PELAJARAN DARI GEMPA BUMI YOGYA : Geologi Gempa

PELAJARAN DARI GEMPA BUMI YOGYA 
Oleh : M. ANWAR SIREGAR
Kerentanan geologis dari tubuh bumi Indonesia sangat embutuhkan perhatian ekstra dalam usaha mengendalikan jumlah korban-korban bencana, serta diperlukan kesadaran masyarakat untuk memahami jenis-jenis bencana yang ada dalam satu wilayah di daerah masing-masing karena siklus geologi masih terus berlangsung. Seperti yang sudah disepakati oleh ahli Geologi Asia Pasifik salah satu daerah di Sumatera akan mengalami bencana dahsyat baik dalam wujud gempa bumi tektonik di daratan maupun di lautan. Daerah ini berhadapan langsung dengan Samudera Hindia. Disini Pemerintah Pusat dan Daerah wajib membangun kota dengan bertumpukan informasi geologi yang dianggap perlu sebelum pembangunan fisik dimulai agar efek traumatic bencana tidak terus menerus menjalar ke daerah yang lain. Perlu diketahui juga di wilayah Indonesia tidak aman dari berbagai ancaman alam. Sekali lagi ditegaskan, perlunya informasi geologi untuk pembangunan agar dapat mengurangi jumlah kehancuran bangunan dan manusia. Pembangunan yang berbasis kerentanan geologis sangat diperlu di era globalisasi sekarang ini.
PERLUNYA SABUK HIJAU 
Untuk pembangunan kawasan hunian di Nias, Tapanuli Tengah, Tapanuli Selatan, Padang, Bengkulu, Lampung, Liwa, Jawa Barat, Jawa Tengah, Jawa Timur, Yogyakarta, Bali, NTB, NTT, Kepulauan Maluku, Manado, dan Minahasa, Palu dan Irjabar sebaiknya berkoordinasi dengan dinas ESDM dan Bappeda guna mendapatkan data-data geologi detail ruang wilayah, penentuan zonasi wilayah yang layak atau tidak untuk dibangun. Sebab, hamper 70 persen bangunan di Indonesia dibangun didaerah bahaya dan banyak menelan korban. Selain gempa, gerakan tanah (longsoran) termasuk bencana alam yang banyak terjadi di Indonesia karena tanah di Indonesia umumnya jenis tanah lempung yang berkarakteristik mudah lepas. 
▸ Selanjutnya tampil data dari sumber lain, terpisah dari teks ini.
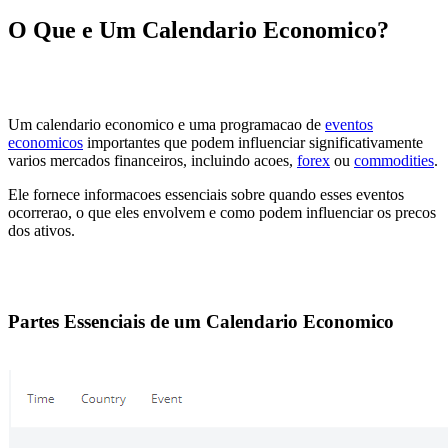
O Que e Um Calendario Economico?
Um calendario economico e uma programacao de
eventos
economicos
importantes que podem influenciar significativamente
varios mercados financeiros, incluindo acoes,
forex
ou
commodities
.
Ele fornece informacoes essenciais sobre quando esses eventos
ocorrerao, o que eles envolvem e como podem influenciar os precos
dos ativos.
Partes Essenciais de um Calendario Economico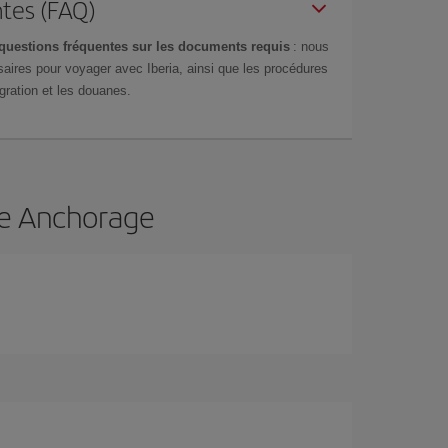
tes (FAQ)
questions fréquentes sur les documents requis
: nous
aires pour voyager avec Iberia, ainsi que les procédures
gration et les douanes.
 de Anchorage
Untuk pembangunan kawasan bisnis pada daerah pantai sekarang ini, sudah harus diwajibkan adanya kawasan penyangga (buffer zone) yang berfungsi sebagai “sabuk hijau” yang ditanami mangrove untuk kawasan pantai berawa, memiliki serabut akar yang kuat dan mampu meredam dan memecahkan gelombang (break water). Penegakan hukum lingkungan dan perizinan bangunan sebaiknya diperketat lagi agar hutan dan terumbu karang tidak mengalami penghancuran yang lebih parah. Terbukti Aceh dan Nias hampir hancur karena tidak adanya pengaman bencana. 
Dan sekarang berlanjut dengan musibah banjir dan bencana longsor akibat dari kebandelan kita yang menghancurkan ekologi bumi yang berfungsi sebagai keseimbangan ekosistim. Ini sudah harus dijadikan pelajaran yang berharga dalam merencanakan pembangunan infrastruktur dan pemanfaatan hasil alam. Salah satunya adalah tidak melakukan penghancuran kawasan hijau terutama hutan mangrove disekitar pantai dalam mengantisipasi bencana yang lebih dari kehancuran Aceh dan Nias. Hutan mangrove (hutan bakau) dapat digunakan sebagai pengaman bencana, karena kemampuan akar yang rapat dapat meredam 50 % energi gelombang, lebar jalur mangrove dapat sekitar 200 meter dari pantai dengan ketingginya sekitar 10-15 meter. Hutan mangrove di Indonesia sangat ini sama dengan terumbu karang mengalami tahap penghancuran fisik dan pertumbuhannya karena pembangunan hotel menjorok ke laut. Jarak atau lebar untuk pembangunan fisik yang ideal ke pantai minimal 5 kilometer sebagai daerah sanggahan yang tidak boleh di huni. Dan berfungsi sebagai media jalan bagi penduduk ke daerah amandari tsunami. 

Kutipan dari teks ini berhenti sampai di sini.